Page 46 of Keeping The Virgin

My stomach curdles. “You’ve thought of everything.”

“That’s why they pay me the big bucks.”

He sets the brush on the surface of the table, and I try not to feel badly that he seems not to care about us “breaking up,” even if it’s a fake breakup.

I meet his gaze in the mirror. “From now on, you’re going to have to keep your wild dating life real low-profile in order to keep his business. Can you manage that?”

Cage doesn’t say anything. He only keeps looking at me in the mirror until overwhelming heat consumes me.

Then he steps away from me, completely out of the reflection.

“Let’s go, Karini. Just enjoy tonight’s wining and dining and romancing.”

I guess I’m not going to get an answer about his future with other women. Still, it’s as if he’s making last night’s strange behavior up to me, just as he did this morning when he cooked me breakfast.

I’ll take what I can get.

He leaves the room, and I stand from the vanity table seat. He has no idea he’s taking my heart with him.

So what will I do when this arrangement is over? Cry? Wallow in what could’ve been with a billionaire who has no idea how to connect with me except sexually? Yes, I’ll have the money I need, but just thinking about being away from him hurts…

My phone dings where I left it on the bed, and I freeze, dreading who might be texting me.

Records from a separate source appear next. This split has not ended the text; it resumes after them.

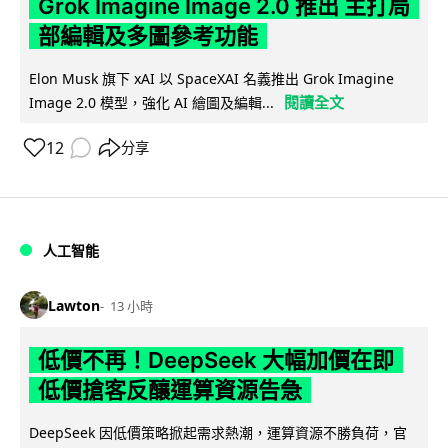
Grok Imagine Image 2.0 推出 主打局
部編輯及多圖參考功能
Elon Musk 旗下 xAI 以 SpaceXAI 名義推出 Grok Imagine
閱讀全文
Image 2.0 模型，強化 AI 繪圖及編輯...
12
分享
人工智能
Lawton
13 小時
低價不再！DeepSeek 大幅加價在即
低價搶客反釀運算資源告急
DeepSeek 因低價策略掀起需求熱潮，運算資源不勝負荷，官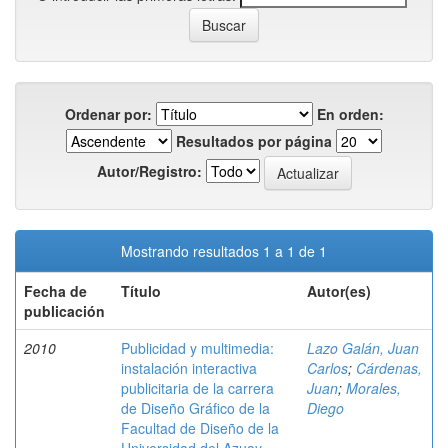
Ordenar por:
En orden:
Resultados por página
Autor/Registro:
Mostrando resultados 1 a 1 de 1
Fecha de
Título
Autor(es)
publicación
2010
Publicidad y multimedia:
Lazo Galán, Juan
instalación interactiva
Carlos
;
Cárdenas,
publicitaria de la carrera
Juan
;
Morales,
de Diseño Gráfico de la
Diego
Facultad de Diseño de la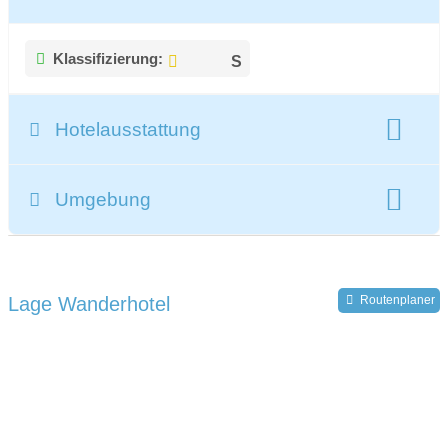
Klassifizierung:
Hotelausstattung
gesamte Zimmeranzahl:
68
Umgebung
Register-Nr.:
IT021041A16Q742EGZ
Lage Wanderhotel
Routenplaner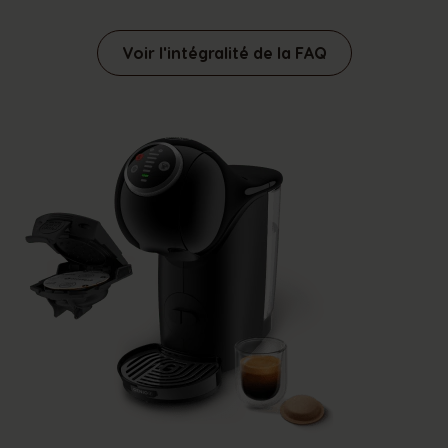
Voir l'intégralité de la FAQ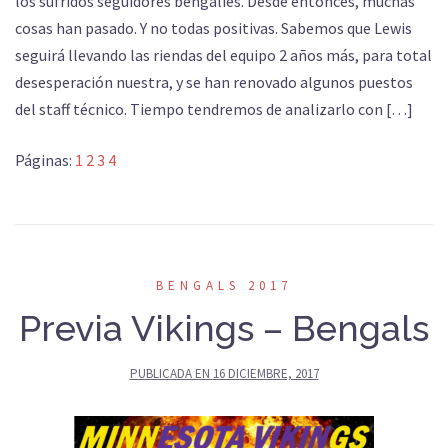
los sufridos seguidores bengalíes. Desde entonces, muchas
cosas han pasado. Y no todas positivas. Sabemos que Lewis
seguirá llevando las riendas del equipo 2 años más, para total
desesperación nuestra, y se han renovado algunos puestos
del staff técnico. Tiempo tendremos de analizarlo con […]
Páginas:
1
2
3
4
BENGALS 2017
Previa Vikings – Bengals
PUBLICADA EN
16 DICIEMBRE, 2017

I inch over to it to see that my worst fear has come true.

Time is running out.

Panicked, I shut my phone off and take it with me as I run out of the room to catch up to Cage.

* * *

Cage takesme to Columbus Circle where there’s a small, red-shaded tasting room that specializes in Russian vodkas. He’s bought the place out for the night, and we sit at the dark-wooded bar by ourselves, the sole customers.

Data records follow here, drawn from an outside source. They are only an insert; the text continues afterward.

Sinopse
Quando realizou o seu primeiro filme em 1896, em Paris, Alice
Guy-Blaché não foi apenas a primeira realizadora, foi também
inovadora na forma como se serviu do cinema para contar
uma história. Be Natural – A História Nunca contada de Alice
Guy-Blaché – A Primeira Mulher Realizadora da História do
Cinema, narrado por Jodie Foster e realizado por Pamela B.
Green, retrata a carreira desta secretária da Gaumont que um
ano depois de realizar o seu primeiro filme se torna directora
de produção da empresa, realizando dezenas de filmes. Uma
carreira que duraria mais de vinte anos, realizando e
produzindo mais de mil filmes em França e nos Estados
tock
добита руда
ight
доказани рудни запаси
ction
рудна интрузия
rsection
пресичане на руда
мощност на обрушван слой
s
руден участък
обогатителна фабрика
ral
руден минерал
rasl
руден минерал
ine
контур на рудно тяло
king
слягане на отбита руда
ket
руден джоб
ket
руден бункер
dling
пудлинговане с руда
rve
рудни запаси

The air is cool in here, contrasting with the summer night outside. Cage orders and then I listen raptly as our server explains in a thick accent about how vodka is distilled and the different ingredients it’s distilled from, and then we taste the smooth liquor.

It goes down like silk.

We have plates of foie gras and caviar as appetizers, then Chicken Kiev for an entree. Oddly, no matter how much I drink tonight, nothing gets me even buzzed. It might be because the latest text from Liam has upset my system, and I’m so desperate to do well with this “girlfriend” thing that nothing is going to stop me—not even with Liam hanging over me.

Even so, when my nerves fail me and I spill some of the vodka I’m having with dinner on the bar, Cage frowns at tonight’s first faux pas.

I quickly use my napkin to clean it. “Sorry. I swear, the alcohol isn’t a factor in my clumsiness.”

Our server, who has left us to dine alone, comes by and cleans the mess without a fuss.

When he leaves, Cage looks as if he’s wondering if there’s time to contact a charm school so I can take some emergency classes there.

I touch his arm. “Mr. Vasiliev isn’t going to disapprove if I spill a little vodka.”

“It’s not that. You seem extra…jumpy tonight. I want to make sure that doesn’t happen with—”

“Our dinner tomorrow. I know, Cage. I know how much this means to you.”

It seems that he has to pull himself out of this dark place that my one little mistake has put him in. The stress is weighing on him so heavily that it almost has him in a vise.

I try to distract him. “So we can guess what Mr. Vasiliev is going to ask me during dinner. What do you think he’s going to question you about, besides how we met and all that?”

“I told you that he already grilled me about my ambitions and plans early on.”